Conditions of lateral surface confinement that promote tissue-cell integration and inhibit biofilm growth

Abstract

Surfaces with cell adhesiveness modulated at micro length scales can exploit differences between tissue/bacterial cell size, membrane/wall plasticity, and adhesion mechanisms to differentially control tissue-cell/material and bacteria/material interactions. This study explores the short-term interactions of Staphylococcus aureus and osteoblast-like cells with surfaces consisting of cell-adhesive circular patches (1–5 μm diameter) separated by non-adhesive electron-beam patterned poly(ethylene glycol) hydrogel thin films at inter-patch distances of 0.5–10 μm. Osteoblast-like U2OS cells both bind to and spread on the modulated surfaces, in some cases when the cell-adhesive area comprises only 9% of the total surface and in several cases at least as well as on the continuously adhesive control surfaces.

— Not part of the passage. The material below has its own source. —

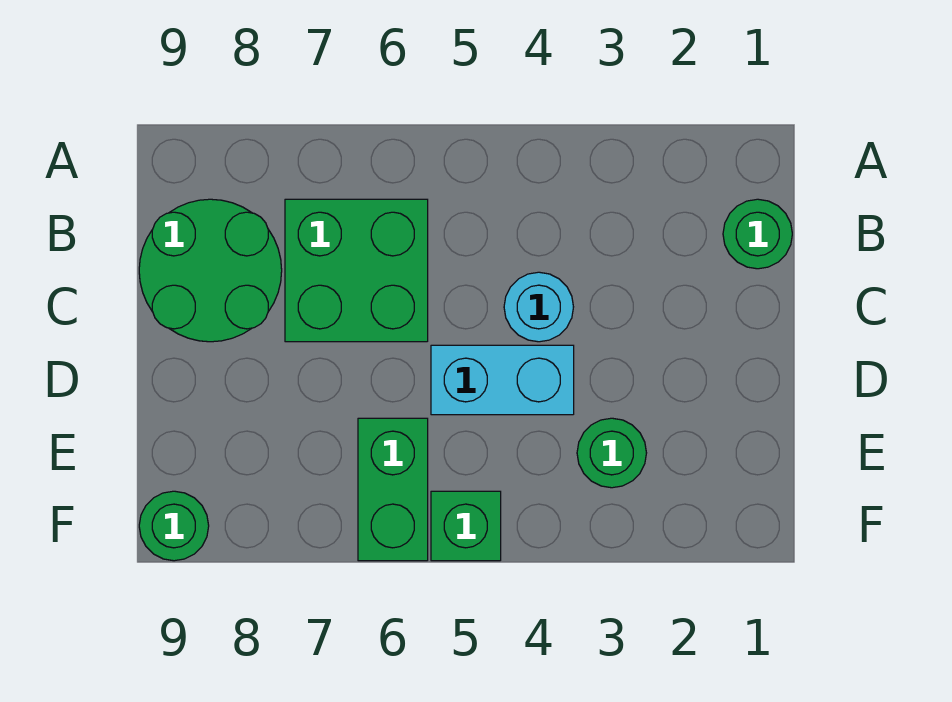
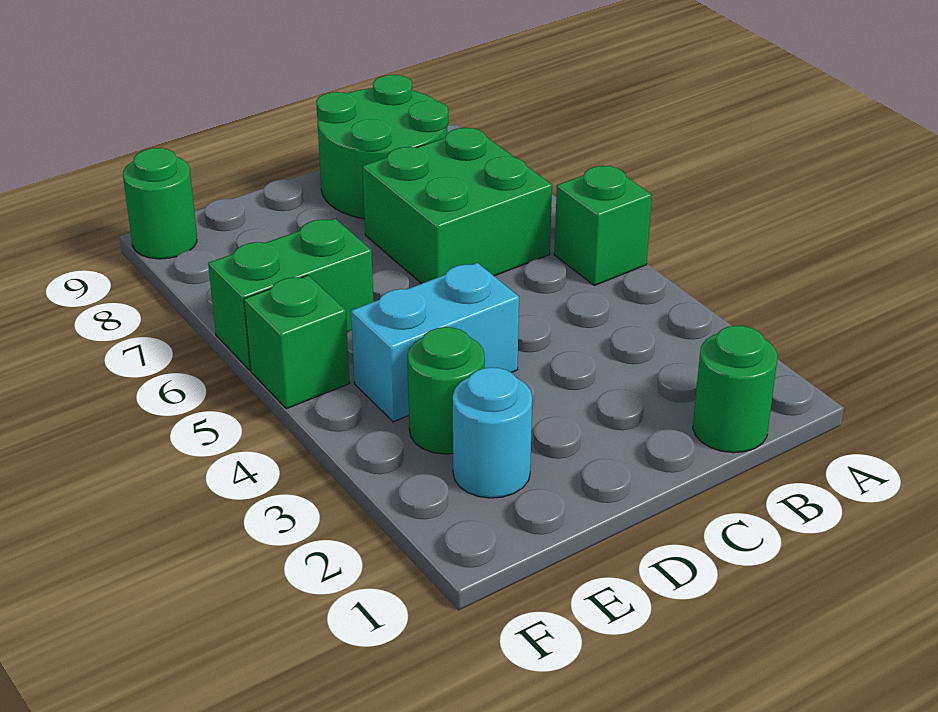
none -> green brick A5 level 1
cyan round brick C4 level 1 -> cyan round brick E2 level 1
cyan brick D4:D5 level 1 -> cyan brick D4:E4 level 1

In contrast, S. aureus adhesion rates are 7–20 times less on the modulated surfaces than on the control surfaces. Furthermore, the proliferation of those bacteria that do adhere is inhibited by the lateral confinement imposed by the non-adhesive boundaries surrounding each patch. These findings suggest a new approach to create biomaterial surfaces that may promote healing while simultaneously reducing the probability of infection.